Simulated view of Zeta Tauri and Crab Nebula with a 3.5-degree field of view. Chart via Stellarium. Used with permission.

Then the second image, above, simulates an approximately 3.5-degree view that you might see through a small telescope or finder scope. To give you a clear idea of scale, two full moons would fit with room to spare in the space between Zeta Tauri and the Crab Nebula in this chart.

Keep in mind that exact conditions will vary.

Science of the Crab Nebula

The Crab Nebula is an oval gaseous nebula with fine filamentary (thread-like) structures, expanding at around 930 miles (1,500 km) per second. In its heart is a neutron star about the mass of the sun but only about 12 miles (19 km) in diameter. This neutron star is also a pulsar that spins about 30 times per second. The neutron star’s powerful magnetic field concentrates radiation emitted by the star as two beams that appear to flash periodically as the beams sweep into view.

A small black and white image showing three stars, with one flashing on and off.
The flashing of the Crab Nebula pulsar in infrared wavelengths. However, this view is considerably slower than its 30 times per second period. Image via Cambridge University Lucky Imaging Group/ Wikimedia Commons/ GFDL.
Red and blue clouds and filaments with bluish-white rings around a very bright star in the middle.
The Hubble Space Telescope imaged the center of the Crab Nebula in 2016. Notably, there’s a rapidly spinning neutron star at the center of the nebula, known as a pulsar.

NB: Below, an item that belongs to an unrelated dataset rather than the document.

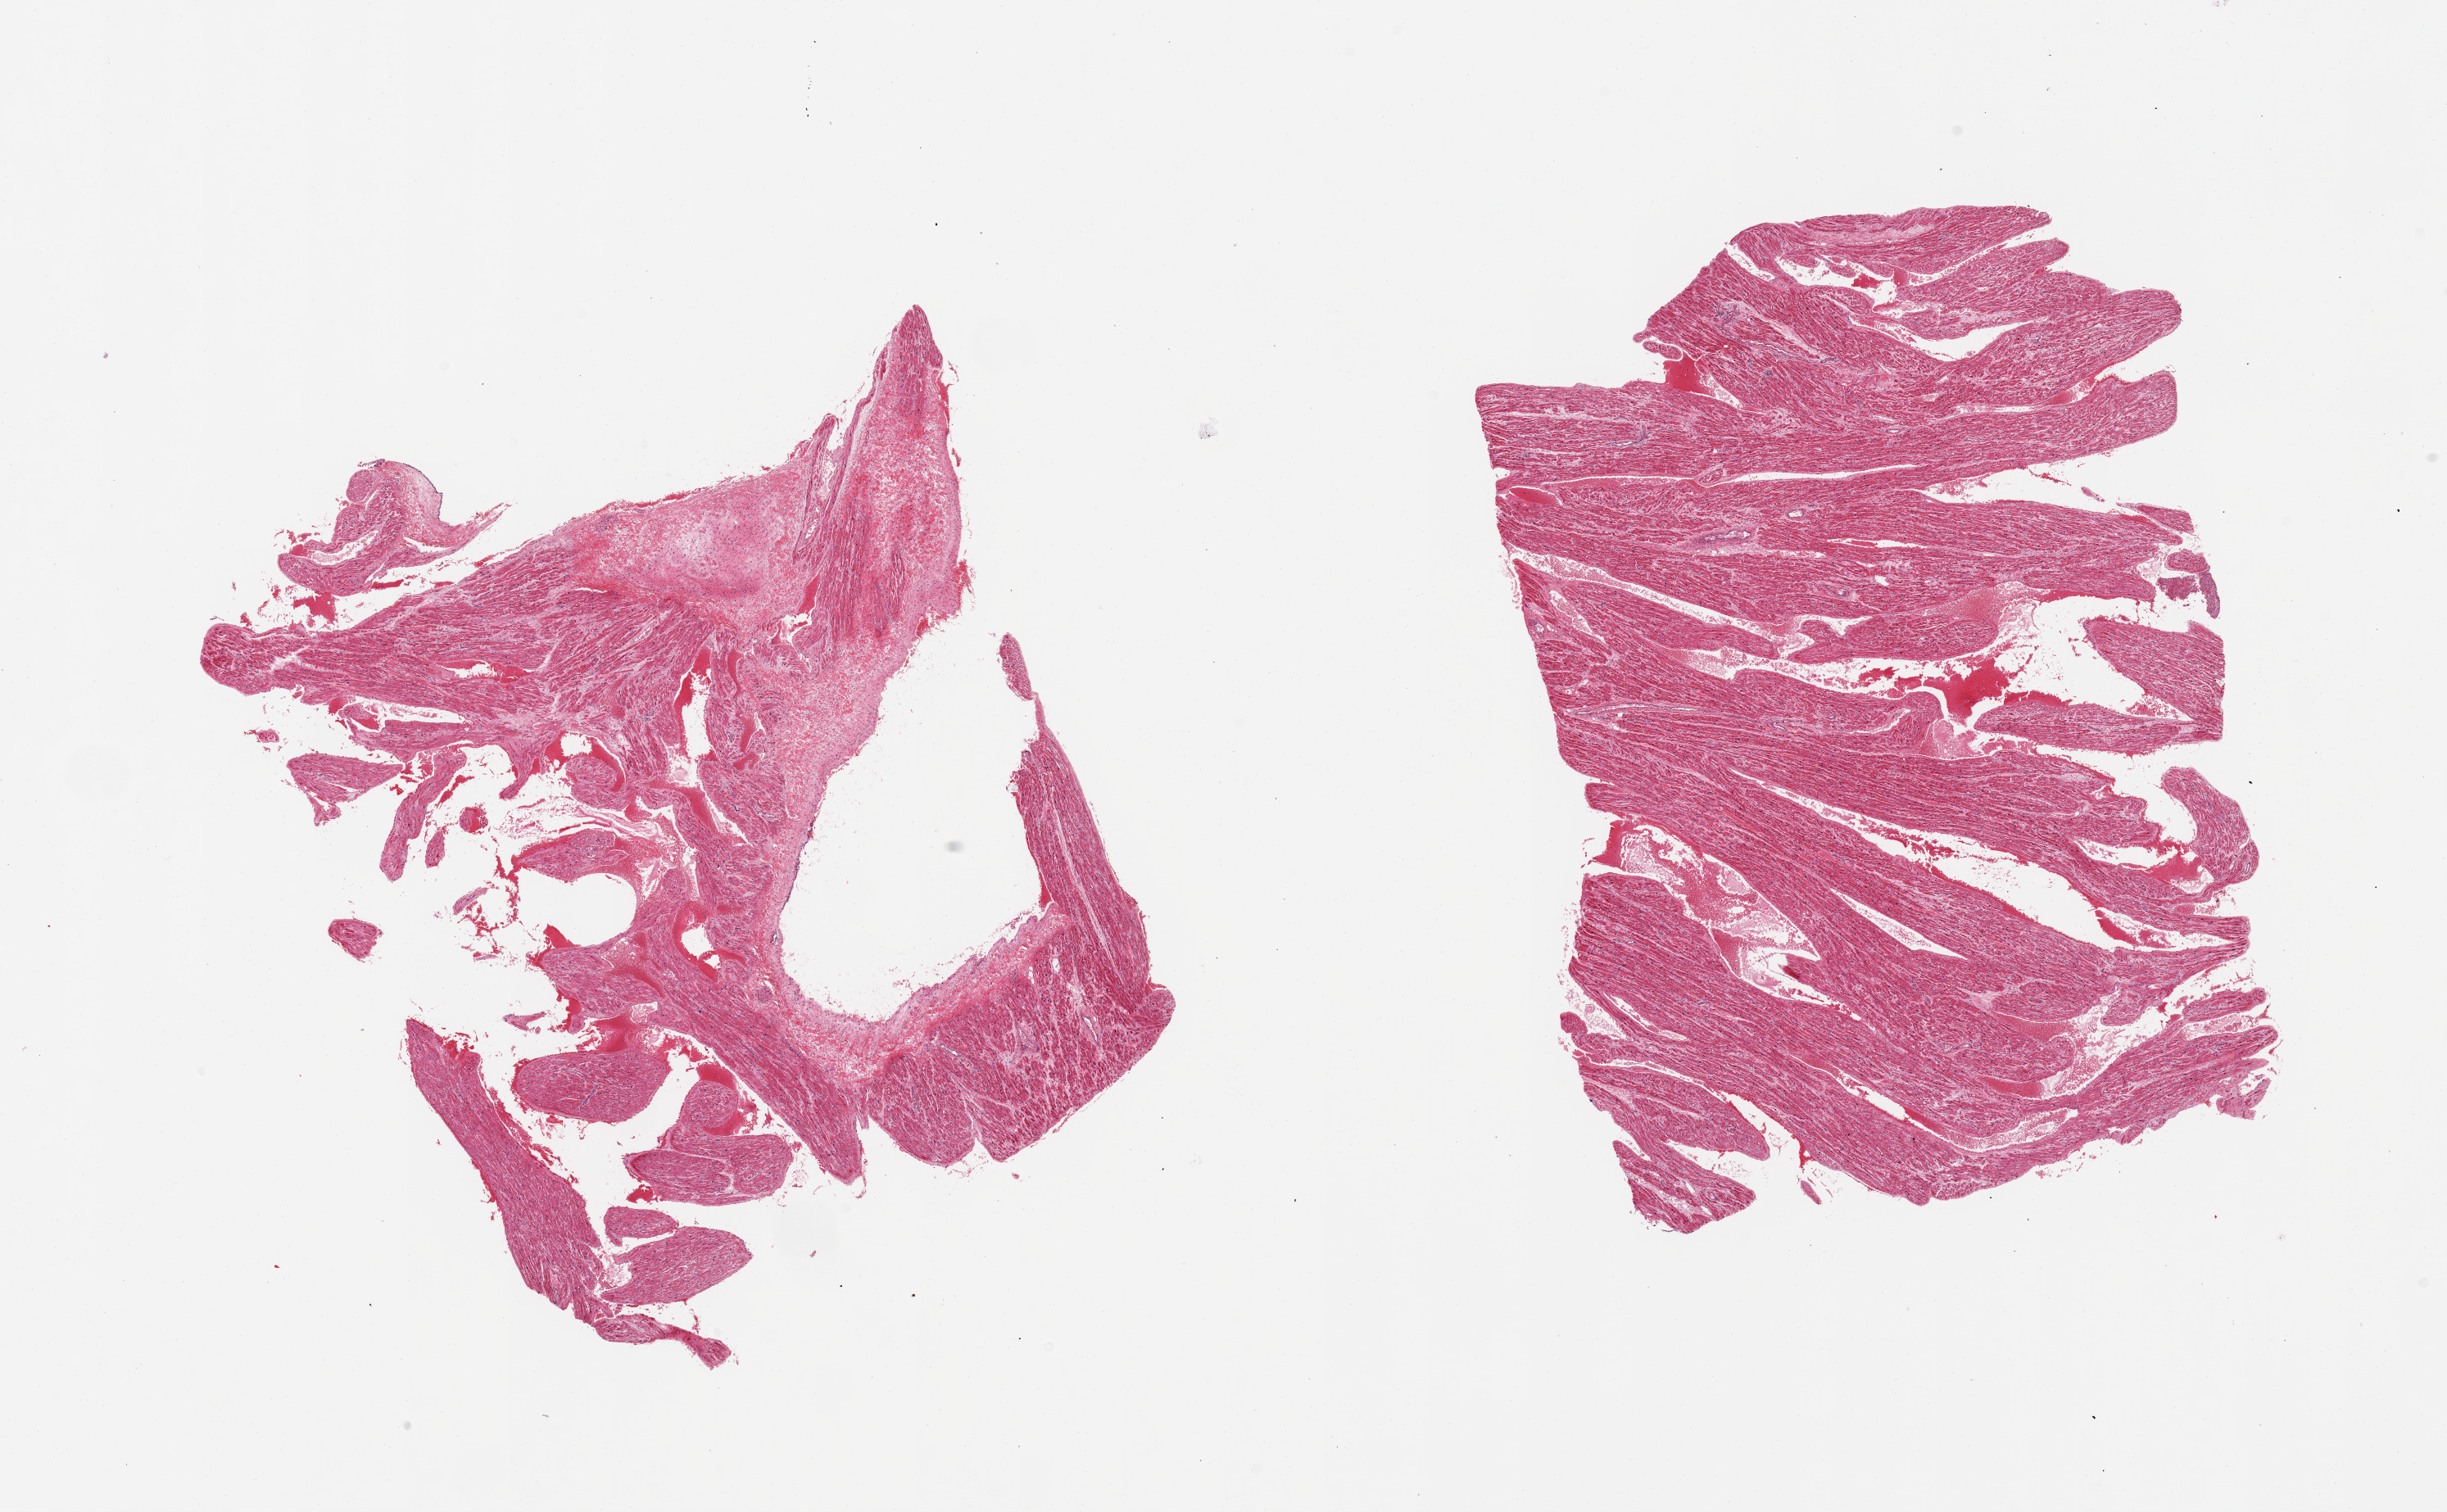
Digitized H&E-stained section, whole scanned area (about 23.6 x 14.6 mm) shown as a low-resolution overview; PAXgene-fixed, paraffin-embedded tissue; target tissue: auricular appendage; tissue donor sample. Donor sex: male.
• reviewer comment on this tissue sample: 2 pieces; ~20% of one is fibrous, small contaminating fragment of spleen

That’s the rightmost of the two stars near the center of the image. And the bluish light is radiation emitted by electrons speeding at close to the speed of light along the neutron star’s powerful magnetic field. As a matter of fact, scientists think the wispy circular features move out of the pulsar due to a shockwave that piles up highly energetic particles coming from high-speed winds emanated from the neutron star. Image via NASA/ ESA/ J. Hester/ M. Weisskopf.

Views from the Hubble and Webb space telescopes

Two nebula images, one noticeably brighter and more detailed and greener in color.
This side-by-side comparison of the Crab Nebula as seen by the Hubble Space Telescope in optical light (left) and the James Webb Space Telescope in infrared light (right) reveals different details. By studying the collected Webb data, and consulting previous observations of the Crab taken by other telescopes like Hubble, astronomers can build a more comprehensive understanding of this supernova remnant. Hubble Image via NASA/ ESA J. Hester, A. Loll; Webb Image via NASA ESA CSA STScI T. Temim.

The Crab Nebula may be from a new type of supernova

For a long time scientists thought the Crab Nebula was the remnant of a type II supernova. But in June 2021, scientists announced they’d finally found evidence for a new type of supernova, an electron-capture supernova. Consequently, they now believe the Crab Nebula may be this type of supernova. Read more about this exciting discovery.

The center of the Crab Nebula is approximately RA: 5h 34m 32s; Dec: +22° 0′ 52″

Bottom line: The Crab Nebula is visible with binoculars and small telescopes, and relatively easy to find since it’s near bright stars in prominent constellations. Although astronomers long thought that it was the remnant of a type II supernova, there’s increasing evidence that it may have been a new type of supernova called an electron capture supernova.